Counties have reported higher numbers of calls asking for police to break up groups, which takes away resources from more immediate emergency incidents.
“People are upset: they see someone playing volleyball, they see a group within less than six feet and they’re calling our 911 number. Please don’t do that. If somebody is violating the county commission rules or the governor’s rules, it’s important and we should know about it. We will come out and we will take care of it, but it is not an emergency. It is not a 911 call.”
– Sheriff William Snyder, Martin County Sheriff’s Office
Police have advised those who are concerned about proper social distancing to call state and regional health departments, as well as non-emergency lines.
Meanwhile, state authorities have said they aren’t as pressed about penalizing those who fail to comply with stay-at-home orders.

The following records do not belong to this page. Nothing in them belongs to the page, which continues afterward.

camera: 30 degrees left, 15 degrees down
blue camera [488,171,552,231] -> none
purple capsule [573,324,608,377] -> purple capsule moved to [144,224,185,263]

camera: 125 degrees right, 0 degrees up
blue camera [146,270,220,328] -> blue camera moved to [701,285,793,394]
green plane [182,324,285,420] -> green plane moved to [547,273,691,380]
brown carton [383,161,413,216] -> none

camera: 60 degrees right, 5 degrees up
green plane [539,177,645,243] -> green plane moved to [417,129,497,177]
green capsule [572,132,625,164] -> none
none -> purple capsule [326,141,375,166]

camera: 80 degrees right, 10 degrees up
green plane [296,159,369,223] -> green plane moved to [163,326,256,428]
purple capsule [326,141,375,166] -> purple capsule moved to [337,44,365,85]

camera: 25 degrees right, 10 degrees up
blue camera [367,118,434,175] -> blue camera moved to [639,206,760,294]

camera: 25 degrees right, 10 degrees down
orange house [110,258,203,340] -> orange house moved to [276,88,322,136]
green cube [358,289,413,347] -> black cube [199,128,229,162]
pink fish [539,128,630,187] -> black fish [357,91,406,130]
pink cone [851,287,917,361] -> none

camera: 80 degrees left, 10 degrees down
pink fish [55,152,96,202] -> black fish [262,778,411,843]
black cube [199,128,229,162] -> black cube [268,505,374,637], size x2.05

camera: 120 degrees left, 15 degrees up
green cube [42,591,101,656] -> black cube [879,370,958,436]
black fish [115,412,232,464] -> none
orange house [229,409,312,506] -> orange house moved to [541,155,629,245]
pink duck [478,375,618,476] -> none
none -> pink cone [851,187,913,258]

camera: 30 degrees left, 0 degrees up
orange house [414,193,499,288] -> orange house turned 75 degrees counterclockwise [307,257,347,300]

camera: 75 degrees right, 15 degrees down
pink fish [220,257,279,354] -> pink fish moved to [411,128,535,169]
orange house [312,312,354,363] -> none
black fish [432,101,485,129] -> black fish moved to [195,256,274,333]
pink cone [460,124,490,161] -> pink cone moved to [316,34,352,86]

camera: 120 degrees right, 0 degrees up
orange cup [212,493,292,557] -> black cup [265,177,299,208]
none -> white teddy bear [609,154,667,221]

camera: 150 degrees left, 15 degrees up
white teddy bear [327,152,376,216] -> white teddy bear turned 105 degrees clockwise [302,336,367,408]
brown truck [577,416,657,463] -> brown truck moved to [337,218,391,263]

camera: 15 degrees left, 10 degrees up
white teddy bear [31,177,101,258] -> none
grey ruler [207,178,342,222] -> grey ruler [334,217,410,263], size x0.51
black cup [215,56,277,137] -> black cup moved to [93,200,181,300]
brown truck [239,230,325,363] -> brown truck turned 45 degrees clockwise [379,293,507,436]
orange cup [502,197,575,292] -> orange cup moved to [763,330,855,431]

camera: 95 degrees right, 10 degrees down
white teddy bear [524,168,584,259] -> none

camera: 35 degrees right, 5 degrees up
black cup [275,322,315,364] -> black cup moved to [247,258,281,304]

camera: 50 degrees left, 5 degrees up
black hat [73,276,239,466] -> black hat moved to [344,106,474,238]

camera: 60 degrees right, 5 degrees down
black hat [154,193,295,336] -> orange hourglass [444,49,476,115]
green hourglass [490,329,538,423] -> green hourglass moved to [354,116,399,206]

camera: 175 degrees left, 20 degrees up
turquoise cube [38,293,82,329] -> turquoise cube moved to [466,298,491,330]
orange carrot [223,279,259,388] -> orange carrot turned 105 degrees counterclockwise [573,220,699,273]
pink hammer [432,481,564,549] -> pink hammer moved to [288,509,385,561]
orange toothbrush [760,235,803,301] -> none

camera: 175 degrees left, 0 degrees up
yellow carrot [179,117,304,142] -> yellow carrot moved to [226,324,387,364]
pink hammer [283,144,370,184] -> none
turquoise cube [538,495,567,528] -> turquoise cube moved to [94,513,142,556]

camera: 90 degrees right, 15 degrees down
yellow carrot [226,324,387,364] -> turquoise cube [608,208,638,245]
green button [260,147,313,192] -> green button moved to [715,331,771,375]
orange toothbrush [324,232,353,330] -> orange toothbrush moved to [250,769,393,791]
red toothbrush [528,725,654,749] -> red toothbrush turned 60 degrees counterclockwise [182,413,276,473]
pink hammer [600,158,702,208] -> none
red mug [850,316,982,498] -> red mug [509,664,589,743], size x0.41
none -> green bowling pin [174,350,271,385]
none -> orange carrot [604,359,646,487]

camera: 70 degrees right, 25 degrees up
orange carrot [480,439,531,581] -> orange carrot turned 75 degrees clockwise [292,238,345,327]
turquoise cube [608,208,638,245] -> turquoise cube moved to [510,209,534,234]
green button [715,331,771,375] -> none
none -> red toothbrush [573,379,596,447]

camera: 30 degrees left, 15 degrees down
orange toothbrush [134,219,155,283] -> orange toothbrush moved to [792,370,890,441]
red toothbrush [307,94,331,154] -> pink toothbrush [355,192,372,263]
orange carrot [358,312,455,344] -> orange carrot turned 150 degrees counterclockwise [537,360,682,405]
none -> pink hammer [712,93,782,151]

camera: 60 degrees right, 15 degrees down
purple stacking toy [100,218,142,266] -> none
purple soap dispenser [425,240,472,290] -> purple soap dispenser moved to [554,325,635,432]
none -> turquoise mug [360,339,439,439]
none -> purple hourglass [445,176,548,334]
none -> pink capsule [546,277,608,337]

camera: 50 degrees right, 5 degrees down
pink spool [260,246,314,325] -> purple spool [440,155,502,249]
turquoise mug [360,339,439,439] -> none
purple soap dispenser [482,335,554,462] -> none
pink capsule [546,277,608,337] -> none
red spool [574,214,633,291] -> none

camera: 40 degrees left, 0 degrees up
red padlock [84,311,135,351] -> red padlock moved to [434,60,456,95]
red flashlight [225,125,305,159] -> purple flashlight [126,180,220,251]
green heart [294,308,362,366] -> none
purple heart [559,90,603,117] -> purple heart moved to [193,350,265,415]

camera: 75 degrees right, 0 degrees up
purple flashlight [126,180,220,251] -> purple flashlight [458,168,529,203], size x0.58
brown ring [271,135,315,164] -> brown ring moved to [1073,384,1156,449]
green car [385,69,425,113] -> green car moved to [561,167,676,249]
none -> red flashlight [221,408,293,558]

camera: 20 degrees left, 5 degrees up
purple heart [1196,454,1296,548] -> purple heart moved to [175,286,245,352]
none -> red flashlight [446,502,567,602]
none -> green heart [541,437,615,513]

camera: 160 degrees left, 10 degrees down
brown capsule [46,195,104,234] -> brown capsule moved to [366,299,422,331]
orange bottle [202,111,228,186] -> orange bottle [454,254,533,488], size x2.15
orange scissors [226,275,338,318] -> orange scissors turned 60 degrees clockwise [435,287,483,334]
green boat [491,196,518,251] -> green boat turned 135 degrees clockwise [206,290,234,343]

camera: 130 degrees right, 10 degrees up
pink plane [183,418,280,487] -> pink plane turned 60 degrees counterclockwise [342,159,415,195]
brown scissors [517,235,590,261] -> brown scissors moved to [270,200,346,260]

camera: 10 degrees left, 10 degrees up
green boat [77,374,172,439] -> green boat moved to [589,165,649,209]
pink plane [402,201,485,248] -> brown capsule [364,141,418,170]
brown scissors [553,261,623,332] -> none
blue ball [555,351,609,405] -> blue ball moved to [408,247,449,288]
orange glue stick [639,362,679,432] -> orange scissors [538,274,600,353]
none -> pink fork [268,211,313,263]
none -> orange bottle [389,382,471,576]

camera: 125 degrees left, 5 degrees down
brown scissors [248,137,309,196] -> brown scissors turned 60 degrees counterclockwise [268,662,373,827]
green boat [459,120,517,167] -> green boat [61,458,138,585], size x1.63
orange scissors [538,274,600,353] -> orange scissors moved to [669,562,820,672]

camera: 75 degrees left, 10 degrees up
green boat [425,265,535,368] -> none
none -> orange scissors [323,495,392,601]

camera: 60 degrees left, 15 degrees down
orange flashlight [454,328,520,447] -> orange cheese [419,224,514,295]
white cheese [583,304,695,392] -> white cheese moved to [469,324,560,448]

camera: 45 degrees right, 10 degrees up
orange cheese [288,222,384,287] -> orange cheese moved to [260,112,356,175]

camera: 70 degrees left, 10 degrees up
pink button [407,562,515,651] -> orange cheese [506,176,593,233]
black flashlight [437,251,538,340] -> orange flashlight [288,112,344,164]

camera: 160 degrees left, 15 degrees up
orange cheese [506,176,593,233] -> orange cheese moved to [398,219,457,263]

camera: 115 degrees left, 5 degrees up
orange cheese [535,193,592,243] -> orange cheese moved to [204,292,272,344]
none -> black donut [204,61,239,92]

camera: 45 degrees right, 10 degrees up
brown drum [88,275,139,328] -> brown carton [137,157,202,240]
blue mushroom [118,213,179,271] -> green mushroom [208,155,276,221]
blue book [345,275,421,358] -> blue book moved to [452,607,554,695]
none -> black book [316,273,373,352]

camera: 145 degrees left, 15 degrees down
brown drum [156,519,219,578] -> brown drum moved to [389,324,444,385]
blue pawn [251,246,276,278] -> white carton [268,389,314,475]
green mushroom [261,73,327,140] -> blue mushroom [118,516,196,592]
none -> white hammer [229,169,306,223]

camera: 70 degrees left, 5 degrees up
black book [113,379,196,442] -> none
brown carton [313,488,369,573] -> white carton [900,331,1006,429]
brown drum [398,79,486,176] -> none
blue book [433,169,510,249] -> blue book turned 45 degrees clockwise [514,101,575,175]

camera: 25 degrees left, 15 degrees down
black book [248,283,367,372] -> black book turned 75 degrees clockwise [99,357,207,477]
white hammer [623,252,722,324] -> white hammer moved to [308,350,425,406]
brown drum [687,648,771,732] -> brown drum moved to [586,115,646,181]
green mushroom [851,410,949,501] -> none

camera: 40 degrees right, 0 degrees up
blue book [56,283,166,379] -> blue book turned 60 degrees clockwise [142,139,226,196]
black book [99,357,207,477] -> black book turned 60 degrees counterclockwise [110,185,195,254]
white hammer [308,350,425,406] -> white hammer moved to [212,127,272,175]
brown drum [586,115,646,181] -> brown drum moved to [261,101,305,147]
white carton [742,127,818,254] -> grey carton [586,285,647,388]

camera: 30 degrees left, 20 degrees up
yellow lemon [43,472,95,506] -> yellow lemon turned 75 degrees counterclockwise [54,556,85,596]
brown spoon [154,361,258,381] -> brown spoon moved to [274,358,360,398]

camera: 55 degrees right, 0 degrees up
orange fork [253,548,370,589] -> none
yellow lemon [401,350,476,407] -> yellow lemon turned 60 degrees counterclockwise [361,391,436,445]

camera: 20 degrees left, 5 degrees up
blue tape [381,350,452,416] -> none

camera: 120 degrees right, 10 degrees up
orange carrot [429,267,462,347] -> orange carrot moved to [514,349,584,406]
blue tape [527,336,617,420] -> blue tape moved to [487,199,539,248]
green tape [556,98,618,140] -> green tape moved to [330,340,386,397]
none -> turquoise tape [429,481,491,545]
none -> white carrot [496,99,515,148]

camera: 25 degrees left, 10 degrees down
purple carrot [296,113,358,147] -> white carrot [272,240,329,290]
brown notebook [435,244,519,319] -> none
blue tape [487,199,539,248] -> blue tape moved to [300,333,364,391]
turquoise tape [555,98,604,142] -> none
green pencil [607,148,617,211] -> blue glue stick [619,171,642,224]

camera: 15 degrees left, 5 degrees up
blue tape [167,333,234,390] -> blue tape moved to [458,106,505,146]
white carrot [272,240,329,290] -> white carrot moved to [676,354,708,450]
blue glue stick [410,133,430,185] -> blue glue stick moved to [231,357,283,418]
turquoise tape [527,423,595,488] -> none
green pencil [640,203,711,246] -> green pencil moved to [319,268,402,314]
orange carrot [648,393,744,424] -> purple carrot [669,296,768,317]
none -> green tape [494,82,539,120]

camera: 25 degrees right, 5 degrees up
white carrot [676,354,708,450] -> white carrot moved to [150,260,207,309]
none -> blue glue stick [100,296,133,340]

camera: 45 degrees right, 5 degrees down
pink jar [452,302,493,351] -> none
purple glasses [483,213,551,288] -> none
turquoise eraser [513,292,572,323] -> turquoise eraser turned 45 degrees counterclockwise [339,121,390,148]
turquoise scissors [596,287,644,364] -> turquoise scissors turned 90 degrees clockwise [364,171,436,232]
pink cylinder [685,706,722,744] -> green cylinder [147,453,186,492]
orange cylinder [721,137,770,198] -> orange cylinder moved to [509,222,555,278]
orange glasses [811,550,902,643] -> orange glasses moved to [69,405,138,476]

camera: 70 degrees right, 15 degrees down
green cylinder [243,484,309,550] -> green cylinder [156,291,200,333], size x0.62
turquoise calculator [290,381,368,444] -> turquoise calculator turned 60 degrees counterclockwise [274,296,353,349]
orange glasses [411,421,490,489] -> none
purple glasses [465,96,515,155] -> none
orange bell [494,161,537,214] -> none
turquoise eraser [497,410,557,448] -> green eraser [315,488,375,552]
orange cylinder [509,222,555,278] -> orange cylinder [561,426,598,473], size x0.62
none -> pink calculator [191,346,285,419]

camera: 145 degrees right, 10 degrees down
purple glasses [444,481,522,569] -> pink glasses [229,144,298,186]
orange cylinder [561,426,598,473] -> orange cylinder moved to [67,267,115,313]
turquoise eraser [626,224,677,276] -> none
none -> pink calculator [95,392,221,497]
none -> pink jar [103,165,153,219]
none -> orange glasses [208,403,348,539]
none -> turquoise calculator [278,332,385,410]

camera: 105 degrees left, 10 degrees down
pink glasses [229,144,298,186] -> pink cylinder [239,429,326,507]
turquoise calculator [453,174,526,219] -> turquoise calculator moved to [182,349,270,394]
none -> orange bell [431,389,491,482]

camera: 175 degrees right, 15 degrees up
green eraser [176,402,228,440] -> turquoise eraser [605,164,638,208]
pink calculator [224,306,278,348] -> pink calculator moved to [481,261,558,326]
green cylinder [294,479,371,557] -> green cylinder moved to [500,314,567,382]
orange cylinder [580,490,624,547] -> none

Police officers have expressed they would rather educate individuals and encourage them to voluntarily follow directions. Additionally, authorities claimed they are not equipped to handle so many non-emergency situations.
“It’s very similar to, I would say, driving: everybody thinks they’re an exceptional driver, and there are a lot of really bad drivers out there,” explained Portland Police Lieutenant Tina Jones. “Some people would love for us to go out and issue citations to every single person who is violating every single rule of the road, and that’s just not ever going to happen.”
In the meantime, departments have asked people who see others not social distancing to educate their neighbors instead of relying on law enforcement.